Thursday, July 28, 2005

Einstein Mozart Biography: Disgraceful

It’s almost impossible to finish any one chapter of the Alfred Einstein Mozart biography (1945) without encountering some horrible misstatement, inaccuracy, or illogical conclusion. For the sake of brevity, let me discuss just two:

The chapter entitled “Mozart and Counterpoint” contains this gem:

“Although before 1780 Haydn had sometimes treated the finales of his quartets and symphonies fugally, he did not do so in a single one written after that date.” (p. 154)

This, I assume is referring to a movement which is entirely fugal (like the finales of Haydn's Op. 20 #2, 5, and 6), and not one that is “treated fugally” by introducing a fugato in the development (otherwise, his statement would be astronomically more false than it really is). As it turns out, Haydn did write an entirely fugal finale in his Op. 50 # 4 quartet in f# minor. This was composed in 1887, seven years after Einstein’s cutoff.
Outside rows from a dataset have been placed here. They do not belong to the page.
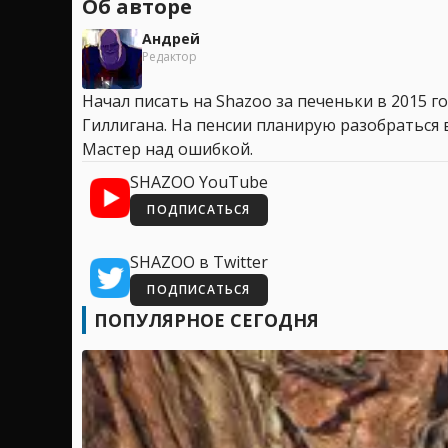
Об авторе
Андрей
Редактор
Начал писать на Shazoo за печеньки в 2015 го
Гиллигана. На пенсии планирую разобраться в
Мастер над ошибкой.
SHAZOO YouTube
ПОДПИСАТЬСЯ
SHAZOO в Twitter
ПОДПИСАТЬСЯ
ПОПУЛЯРНОЕ СЕГОДНЯ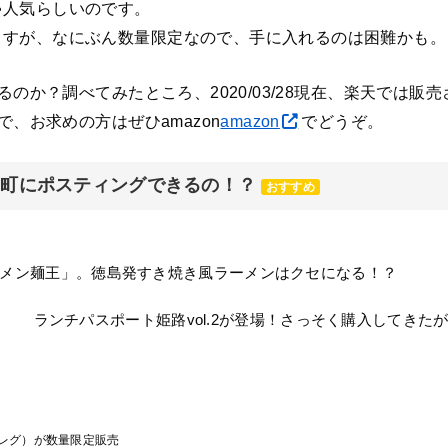
ゃ人気らしいのです。
ますが、なにぶん数量限定なので、手に入れるのは困難かも。
るのか？調べてみたところ、2020/03/28現在、楽天では
で、お求めの方はぜひamazon
amazon
でどうぞ。
元町にポスティングできるの！？
おすすめ
メン麺王」。徳島発すき焼き風ラーメンはクセになる！？
ランチパスポート姫路vol.2が登場！さっそく購入してきた
レグ）が数量限定販売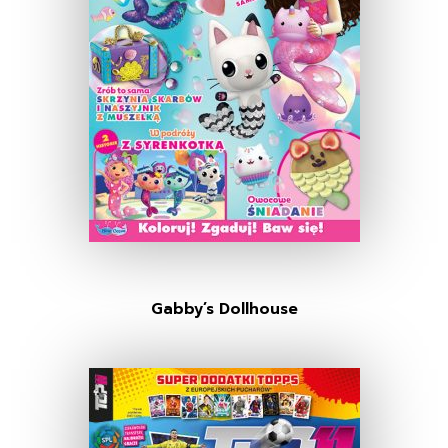
Gabby’s Dollhouse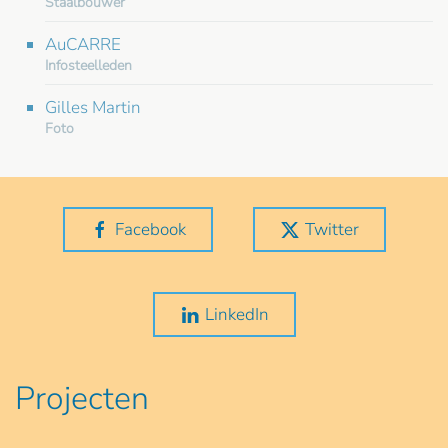
Staalbouwer
AuCARRE
Infosteelleden
Gilles Martin
Foto
Facebook
Twitter
LinkedIn
Projecten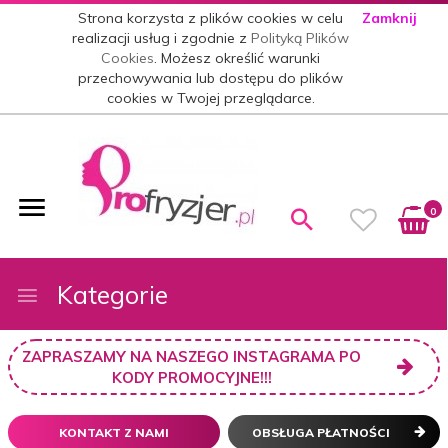
Strona korzysta z plików cookies w celu
Zamknij
realizacji usług i zgodnie z
Polityką Plików
Cookies
. Możesz określić warunki
przechowywania lub dostępu do plików
cookies w Twojej przeglądarce.
0
Kategorie
ZAPRASZAMY NA NASZEGO INSTAGRAMA PO
KODY PROMOCYJNE!!!
KONTAKT Z NAMI
OBSŁUGA PŁATNOŚCI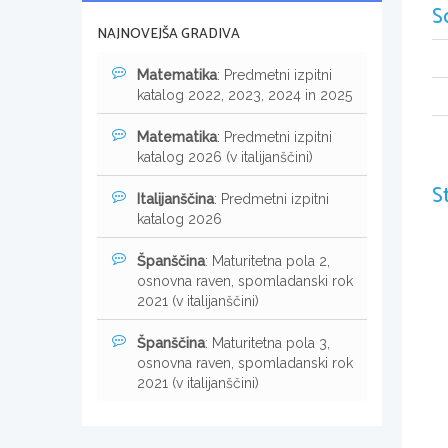
S
NAJNOVEJŠA GRADIVA
Matematika
: Predmetni izpitni
katalog 2022, 2023, 2024 in 2025
Matematika
: Predmetni izpitni
katalog 2026 (v italijanščini)
S
Italijanščina
: Predmetni izpitni
katalog 2026
Španščina
: Maturitetna pola 2,
osnovna raven, spomladanski rok
2021 (v italijanščini)
Španščina
: Maturitetna pola 3,
osnovna raven, spomladanski rok
2021 (v italijanščini)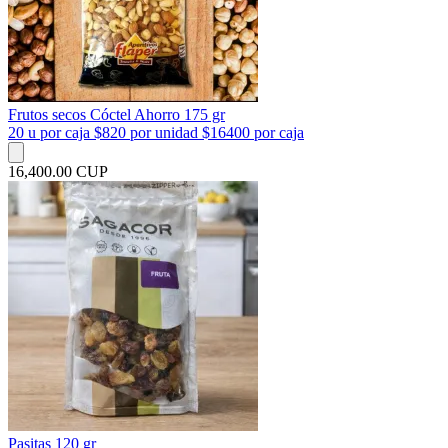
Frutos secos Cóctel Ahorro 175 gr
20 u por caja $820 por unidad $16400 por caja
16,400.00 CUP
Pasitas 120 gr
Little errors like this are certainly irritating (the book is riddled with them). It’s more discouraging, however, that his overall concepts are often flawed. In the abovementioned chapter, for instance, he claims that Mozart’s discovery of Bach’s music resulted in a “revolution and crisis in his creative activity.” Anyone who has listened to a large portion of Mozart’s works, spanning his entire career, knows this statement is nonsense. Stanley Sadie, who knew better, made a rather emasculated reply in The New Grove Mozart:

“Some scholars (notably Einstein, 1945) have ascribed a deep significance to Mozart’s encounter with Bach and with fugue in particular; but although some absorption of contrapuntal techniques cannot be excluded, their influence on Mozart’s central musical development is easily overrated.” (p. 90)
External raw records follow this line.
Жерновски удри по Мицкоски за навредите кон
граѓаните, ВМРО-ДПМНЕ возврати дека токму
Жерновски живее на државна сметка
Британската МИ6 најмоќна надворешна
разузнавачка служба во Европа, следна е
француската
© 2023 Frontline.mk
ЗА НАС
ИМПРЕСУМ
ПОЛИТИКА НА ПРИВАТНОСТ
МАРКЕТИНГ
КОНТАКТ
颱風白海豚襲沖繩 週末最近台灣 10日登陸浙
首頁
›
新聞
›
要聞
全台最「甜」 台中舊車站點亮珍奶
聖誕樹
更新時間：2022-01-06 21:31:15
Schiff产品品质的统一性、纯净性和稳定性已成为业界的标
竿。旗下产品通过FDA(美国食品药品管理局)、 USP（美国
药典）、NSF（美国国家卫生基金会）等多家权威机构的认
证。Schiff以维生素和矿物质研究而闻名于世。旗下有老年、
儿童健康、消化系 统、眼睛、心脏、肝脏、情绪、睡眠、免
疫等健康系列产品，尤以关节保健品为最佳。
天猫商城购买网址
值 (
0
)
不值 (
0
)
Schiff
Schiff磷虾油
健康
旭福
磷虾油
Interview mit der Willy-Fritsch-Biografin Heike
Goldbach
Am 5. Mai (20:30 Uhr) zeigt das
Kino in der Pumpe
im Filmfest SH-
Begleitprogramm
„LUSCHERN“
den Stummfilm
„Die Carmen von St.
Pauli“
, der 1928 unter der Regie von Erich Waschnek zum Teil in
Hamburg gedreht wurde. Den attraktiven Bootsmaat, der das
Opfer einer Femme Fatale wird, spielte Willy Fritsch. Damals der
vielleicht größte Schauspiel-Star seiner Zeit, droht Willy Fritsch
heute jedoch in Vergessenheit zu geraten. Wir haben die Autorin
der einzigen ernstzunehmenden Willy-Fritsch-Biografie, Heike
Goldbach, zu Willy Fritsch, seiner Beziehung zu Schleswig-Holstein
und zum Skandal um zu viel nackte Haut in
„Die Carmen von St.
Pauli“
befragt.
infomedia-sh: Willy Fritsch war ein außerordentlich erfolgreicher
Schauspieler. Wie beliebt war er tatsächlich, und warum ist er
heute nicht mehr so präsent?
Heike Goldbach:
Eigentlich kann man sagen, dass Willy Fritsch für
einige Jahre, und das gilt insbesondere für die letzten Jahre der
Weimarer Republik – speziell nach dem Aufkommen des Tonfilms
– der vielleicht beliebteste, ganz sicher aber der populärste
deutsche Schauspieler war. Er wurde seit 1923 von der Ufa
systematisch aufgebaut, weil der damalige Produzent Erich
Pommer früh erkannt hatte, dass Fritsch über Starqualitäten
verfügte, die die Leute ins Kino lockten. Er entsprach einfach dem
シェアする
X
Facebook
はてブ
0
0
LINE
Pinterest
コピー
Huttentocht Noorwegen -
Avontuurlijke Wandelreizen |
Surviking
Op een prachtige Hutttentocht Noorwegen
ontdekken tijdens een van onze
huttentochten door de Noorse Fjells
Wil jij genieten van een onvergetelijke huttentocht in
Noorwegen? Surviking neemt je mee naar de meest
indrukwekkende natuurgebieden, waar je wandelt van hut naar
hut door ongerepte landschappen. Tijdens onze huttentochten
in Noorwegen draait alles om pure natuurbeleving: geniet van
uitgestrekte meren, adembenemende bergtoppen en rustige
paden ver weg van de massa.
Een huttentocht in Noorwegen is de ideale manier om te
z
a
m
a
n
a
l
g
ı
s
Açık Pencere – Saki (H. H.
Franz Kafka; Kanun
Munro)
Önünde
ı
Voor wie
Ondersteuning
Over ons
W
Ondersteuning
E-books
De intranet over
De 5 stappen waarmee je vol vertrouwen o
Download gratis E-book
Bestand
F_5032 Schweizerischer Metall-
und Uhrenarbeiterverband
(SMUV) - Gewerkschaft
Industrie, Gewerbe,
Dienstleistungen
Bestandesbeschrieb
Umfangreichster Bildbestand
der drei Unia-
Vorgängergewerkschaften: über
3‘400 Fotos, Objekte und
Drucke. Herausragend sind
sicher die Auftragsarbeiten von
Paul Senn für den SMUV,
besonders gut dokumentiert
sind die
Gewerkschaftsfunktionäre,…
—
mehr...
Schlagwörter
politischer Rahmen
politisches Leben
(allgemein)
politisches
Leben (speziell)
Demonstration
While Mozart’s encounter with the music of Bach is perhaps responsible for his preoccupation with fugues from 1782-83 (of which the most outstanding product is the fugue for two pianos in c minor) it is difficult to understand Einstein’s conclusion that the event “resulted in a revolution and a crisis in his creative activity.” The fugal finales of the two 1773 string quartets, K. 168 in F and K. 173 in d minor are certainly more Bach-like than anything Mozart wrote after the encounter (except possibly the works for mechanical organ, K 594 and K 608, and the church music, which is understandably Bach-like in character). Moreover, Mozart’s incorporation of fugato into sonata and rondo movements (beginning with the K 387 quartet in 1783), is simply a continuation of a tradition represented by a vast repertoire of works composed between 1750 and 1782 (see Fugue and Fugato in Rococo and Classical Chamber Music, by Warren Kirkendale). The increase in the contrapuntal nature of his music was actually very gradual, and since he lived in a time when counterpoint and craftsmanship were still valued, this was a natural development, and had little to do with any specific encounters.

I realize that debunking a silly book from 1945 might seem like a foolish undertaking. However, many of today's popular misconceptions of Mozart stem from books like this one, which somehow has managed to escape the critique it deserves.